The McNeils testified the dispute took a toll on their marriage, Judge Ford concluding that “it is hard to believe that (Dr. Ketchens) could not realize the totality of his actions could affect (the McNeils) as it did.”

Once Ford issued his $242,400 judgment, however, the tide turned. The McNeils were able to garnish Dr. Ketchens’ UI wages, to the point that Dr. Ketchens filed for reorganization of his debts in federal bankruptcy court.

If the appellate court ruling stands, the bankruptcy case as well as the civil trespass case is over, and Dr. Ketchens owes the McNeils nothing. However, legal filing indicates Dr. Ketchens has paid a small fortune to the lawyers representing him.

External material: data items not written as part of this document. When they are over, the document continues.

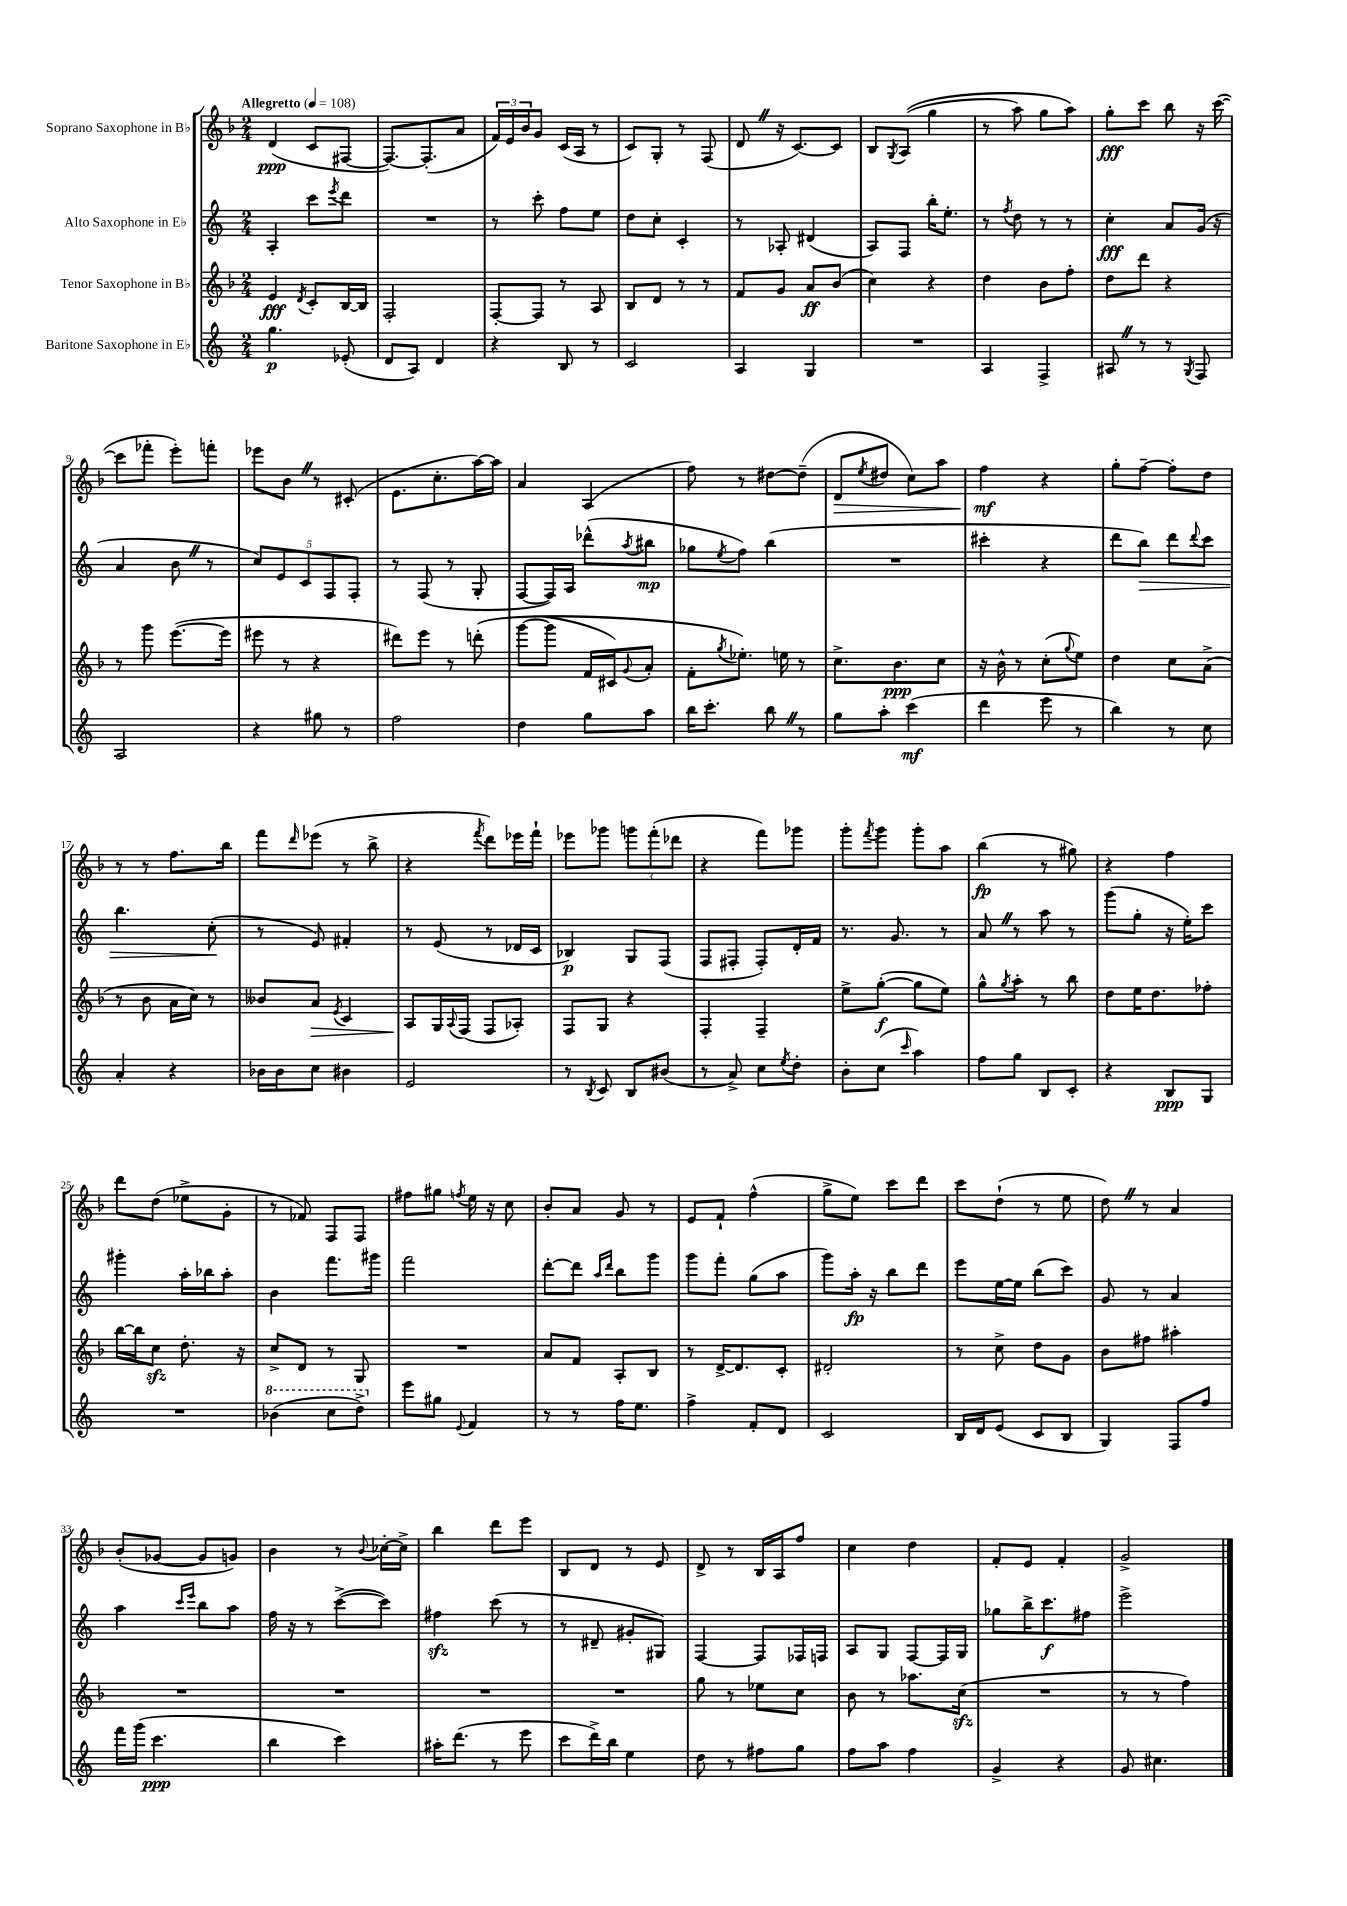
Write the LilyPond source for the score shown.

<<
\new StaffGroup <<
\new Staff = "s0" \with { instrumentName = "Soprano Saxophone in Bb" } {
    \clef treble \key f \major \numericTimeSignature \time 2/4 \tempo "Allegretto" 4 = 108
    d'4\ppp( c'8 fis8~ |
    fis8.~) fis8.-.( a'8 |
    \tuplet 3/2 { f'16) e'16 bes'16 } g'8 c'16( a16 r8 |
    c'8) g8-. r8 f8( |
    d'8 \once \override BreathingSign.text = \markup { \musicglyph "scripts.caesura.straight" } \breathe r16 c'8.~) c'8 |
    bes8 \acciaccatura { g8 } a8(\( g''4 |
    r8 a''8) g''8 a''8\) |
    g''8-.\fff c'''8 bes''8 r16 c'''16~( |
    c'''8 fes'''8-. e'''8-.) f'''8-. |
    ees'''8 bes'8 \once \override BreathingSign.text = \markup { \musicglyph "scripts.caesura.straight" } \breathe r8 cis'8-.( |
    e'8. c''8.-. a''16~) a''16 |
    a'4 a4( |
    f''8) r8 dis''8~ dis''8--( |
    d'8\> \acciaccatura { e''8 } dis''8 c''8) a''8 |
    f''4\mf\! r4 |
    g''8-. f''8~-- f''8-. d''8 |
    r8 r8 f''8. bes''16 |
    f'''8 \grace { d'''16 } ees'''8( r8 bes''8-> |
    r4 \acciaccatura { f'''8 } d'''8) ees'''16 f'''16-! |
    ees'''8 ges'''8 \tuplet 3/2 { g'''8 f'''8-.( des'''8 } |
    r4 f'''8) ges'''8 |
    g'''8-. \acciaccatura { f'''8 } g'''8 g'''8-. a''8 |
    bes''4\fp( r8 gis''8) |
    r4 f''4 |
    d'''8 d''8( ees''8-> g'8-. |
    r8 fes'8) f8 f8 |
    fis''8 gis''8 \acciaccatura { f''8 } e''16 r16 c''8 |
    bes'8-. a'8 g'8 r8 |
    e'8 f'8-! f''4-^( |
    g''8-> e''8) c'''8 d'''8 |
    c'''8 d''8-!( r8 e''8 |
    d''8) \once \override BreathingSign.text = \markup { \musicglyph "scripts.caesura.straight" } \breathe r8 a'4 |
    bes'8-.( ges'8~ ges'8 g'8) |
    bes'4 r8 \appoggiatura { bes'8 } ces''16~-. ces''16-> |
    bes''4 d'''8 e'''8 |
    bes8 d'8 r8 e'8 |
    d'8-> r8 bes16 a16 f''8 |
    c''4 d''4 |
    f'8-. e'8 f'4-. |
    g'2-> \bar "|." |
}
\new Staff = "s1" \with { instrumentName = "Alto Saxophone in Eb" } {
    \clef treble \key c \major \numericTimeSignature \time 2/4
    a4-. c'''8 \acciaccatura { e'''8 } d'''8 |
    R2 |
    r8 c'''8-. f''8 e''8 |
    d''8 c''8-. c'4-. |
    r8 aes8-. dis'4( |
    a8) f8 b''16-. e''8.-. |
    r8 \acciaccatura { f''8 } d''8 r8 r8 |
    c''4-.\fff a'8 g'16( r16 |
    a'4 b'8 \once \override BreathingSign.text = \markup { \musicglyph "scripts.caesura.straight" } \breathe r8 |
    \tuplet 5/4 { c''8) e'8 c'8 f8 f8-. } |
    r8 f8( r8 g8-. |
    f8~ f16) a16 des'''8-^( \acciaccatura { a''8 } bis''8\mp |
    ges''8 \acciaccatura { e''8 } f''8) b''4( |
    R2 |
    cis'''4-. r4 |
    d'''8 b''8\>) d'''8 \appoggiatura { d'''8 } c'''8 |
    b''4. c''8-.\!( |
    r8 e'8) fis'4-. |
    r8 e'8( r8 des'16 c'16 |
    bes4\p) g8 f8( |
    f8 fis8-. fis8-.) d'16-. f'16 |
    r8. g'8. r8 |
    a'8 \once \override BreathingSign.text = \markup { \musicglyph "scripts.caesura.straight" } \breathe r8 a''8 r8 |
    g'''8( g''8-. r16 e''16-.) c'''8 |
    gis'''4-. a''16-. bes''16 a''8-. |
    b'4 f'''8. gis'''16 |
    f'''2 |
    d'''8~-. d'''8 \grace { a''16 d'''16 } b''8 g'''8 |
    g'''8 f'''8-. g''8( a''8 |
    g'''8) a''16-.\fp r16 b''8 d'''8 |
    e'''8 e''16~ e''16 b''8( c'''8) |
    g'8 r8 a'4 |
    a''4 \grace { c'''16 e'''16 } b''8 a''8 |
    f''16 r16 r8 c'''8~->( c'''8) |
    fis''4\sfz c'''8( r8 |
    r8 dis'8-- gis'8-. gis8) |
    f4~ f8 fes16 f16 |
    a8 g8 f8~ f16 g16 |
    ges''8 b''16-> c'''8.\f fis''8 |
    e'''2-> \bar "|." |
}
\new Staff = "s2" \with { instrumentName = "Tenor Saxophone in Bb" } {
    \clef treble \key f \major \numericTimeSignature \time 2/4
    e'4\fff \acciaccatura { d'8 } c'8-. bes16~ bes16 |
    f2-. |
    f8~-. f8 r8 a8 |
    bes8 d'8 r8 r8 |
    f'8 g'8 a'8\ff bes'8( |
    c''4) r4 |
    d''4 bes'8 f''8-. |
    d''8 d'''8 r4 |
    r8 g'''8 e'''8.~( e'''16 |
    eis'''8 r8 r4 |
    dis'''8) e'''8 r8 d'''8-.\( |
    g'''8~( g'''8 f'16 cis'16) \appoggiatura { g'8 } a'8-. |
    f'8-. \acciaccatura { g''8 } ees''8.-.\) e''16 r8 |
    c''8.-> bes'8.\ppp c''8 |
    r16 bes'16-^ r8 c''8-.( \appoggiatura { g''8 } e''8) |
    d''4 c''8 a'8->( |
    r8 bes'8 a'16 c''16) r8 |
    beses'8 a'8\> \acciaccatura { e'8 } c'4 |
    a8\! g16 \appoggiatura { a8 } f16( f8 aes8-.) |
    f8 g8 r4 |
    f4-. f4-- |
    e''8-> g''8~-.\f( g''8 e''8) |
    g''8-^ \acciaccatura { g''8 } a''8-. r8 bes''8 |
    d''8 e''16 d''8. fes''8-. |
    bes''16~ bes''16 c''8\sfz d''8.-. r16 |
    c''8-> d'8 r8 g8 |
    R2 |
    a'8 f'8 a8-. bes8 |
    r8 d'16~-> d'8. c'8-. |
    dis'2-. |
    r8 c''8-> d''8 g'8 |
    bes'8 fis''8 ais''4-. |
    R2 |
    R2 |
    R2 |
    R2 |
    g''8 r8 ees''8 c''8 |
    bes'8 r8 aes''8. c''16\sfz( |
    R2 |
    r8 r8 f''4) \bar "|." |
}
\new Staff = "s3" \with { instrumentName = "Baritone Saxophone in Eb" } {
    \clef treble \key c \major \numericTimeSignature \time 2/4
    g''4.\p ees'8-.( |
    d'8 a8) d'4 |
    r4 b8 r8 |
    c'2 |
    a4 g4 |
    R2 |
    a4 f4-> |
    ais8 \once \override BreathingSign.text = \markup { \musicglyph "scripts.caesura.straight" } \breathe r8 r8 \acciaccatura { g8 } f8 |
    a2 |
    r4 gis''8 r8 |
    f''2 |
    d''4 g''8 a''8 |
    b''16 c'''8.-. b''8 \once \override BreathingSign.text = \markup { \musicglyph "scripts.caesura.straight" } \breathe r8 |
    g''8 a''8-. c'''4\mf( |
    d'''4 e'''8 r8 |
    b''4) r8 c''8 |
    a'4-. r4 |
    bes'16 bes'16 c''8 bis'4 |
    e'2 |
    r8 \acciaccatura { b8 } c'8 b8 bis'8( |
    r8 a'8->) c''8 \acciaccatura { e''8 } d''8-. |
    b'8-. c''8( \grace { c'''16 } a''4) |
    f''8 g''8 b8 c'8-. |
    r4 b8\ppp g8 |
    R2 |
    \ottava #1 bes''4( c'''8 d'''8->) \ottava #0 |
    e'''8 gis''8 \appoggiatura { e'8 } f'4 |
    r8 r8 f''16 e''8. |
    f''4-> f'8-. d'8 |
    c'2 |
    b16 d'16 e'8( c'8 b8 |
    g4) f8 f''8 |
    f'''16 g'''16( c'''4.\ppp |
    b''4 c'''4) |
    ais''16-. d'''8.( r8 e'''8 |
    c'''8 d'''16->) b''16 e''4 |
    d''8 r8 fis''8 g''8 |
    f''8 a''8 f''4 |
    g'4-> r4 |
    g'8 cis''4. \bar "|." |
}
>>
>>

Court record indicate he still owes $32,982 to Champaign lawyer Mike Tague for representing him in the initial trespass case. Dr. Ketchens paid Hardy, the Springfield lawyer who handled the appeal, roughly $30,000 initially and owes him another $49,940. Ketchens’ bankruptcy lawyer, Brett Kepley, said he has been paid $1,500 and is owed another $2,000 by Dr. Ketchens.